WHAT YOU NEED TO DO -
Your answer should be every line of the records that contains the word "Maine".

DATA PROVIDED -

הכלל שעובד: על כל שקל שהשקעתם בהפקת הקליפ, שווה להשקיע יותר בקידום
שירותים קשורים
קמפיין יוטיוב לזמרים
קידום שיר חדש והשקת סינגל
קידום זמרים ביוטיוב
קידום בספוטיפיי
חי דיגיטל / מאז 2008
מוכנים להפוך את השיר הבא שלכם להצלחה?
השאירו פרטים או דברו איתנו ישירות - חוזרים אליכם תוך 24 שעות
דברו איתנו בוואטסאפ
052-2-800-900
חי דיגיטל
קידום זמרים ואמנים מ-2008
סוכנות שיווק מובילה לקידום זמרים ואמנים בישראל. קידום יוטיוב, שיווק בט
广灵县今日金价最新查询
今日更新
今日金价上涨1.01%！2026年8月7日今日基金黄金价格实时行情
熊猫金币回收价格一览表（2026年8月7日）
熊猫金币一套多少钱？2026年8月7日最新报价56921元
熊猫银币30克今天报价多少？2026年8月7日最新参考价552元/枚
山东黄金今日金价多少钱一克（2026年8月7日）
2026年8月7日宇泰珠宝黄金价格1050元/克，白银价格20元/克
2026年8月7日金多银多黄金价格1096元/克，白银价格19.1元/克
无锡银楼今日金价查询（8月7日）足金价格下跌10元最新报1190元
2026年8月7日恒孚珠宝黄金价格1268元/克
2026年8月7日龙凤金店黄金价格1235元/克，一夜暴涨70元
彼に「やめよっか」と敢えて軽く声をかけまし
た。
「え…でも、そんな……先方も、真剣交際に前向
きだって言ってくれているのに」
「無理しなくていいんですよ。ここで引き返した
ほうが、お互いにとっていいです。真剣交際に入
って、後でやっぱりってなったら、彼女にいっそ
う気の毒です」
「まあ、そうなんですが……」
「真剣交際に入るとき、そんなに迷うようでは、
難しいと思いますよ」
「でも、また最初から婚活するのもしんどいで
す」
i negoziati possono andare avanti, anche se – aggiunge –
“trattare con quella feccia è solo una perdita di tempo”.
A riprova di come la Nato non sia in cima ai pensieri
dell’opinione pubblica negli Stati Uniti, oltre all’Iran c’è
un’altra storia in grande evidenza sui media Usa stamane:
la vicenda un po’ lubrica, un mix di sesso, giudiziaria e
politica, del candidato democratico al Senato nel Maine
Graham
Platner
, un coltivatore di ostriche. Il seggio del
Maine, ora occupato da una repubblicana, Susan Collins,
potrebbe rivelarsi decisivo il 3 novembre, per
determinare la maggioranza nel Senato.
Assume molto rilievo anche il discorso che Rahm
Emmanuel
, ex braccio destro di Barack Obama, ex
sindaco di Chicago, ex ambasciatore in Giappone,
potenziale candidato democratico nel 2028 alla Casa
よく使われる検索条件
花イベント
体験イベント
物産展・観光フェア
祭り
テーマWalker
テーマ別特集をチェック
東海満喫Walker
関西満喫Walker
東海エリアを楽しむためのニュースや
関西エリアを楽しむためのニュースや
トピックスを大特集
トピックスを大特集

RESPONSE TO THIS EXERCISE -
politica, del candidato democratico al Senato nel Maine
Maine, ora occupato da una repubblicana, Susan Collins,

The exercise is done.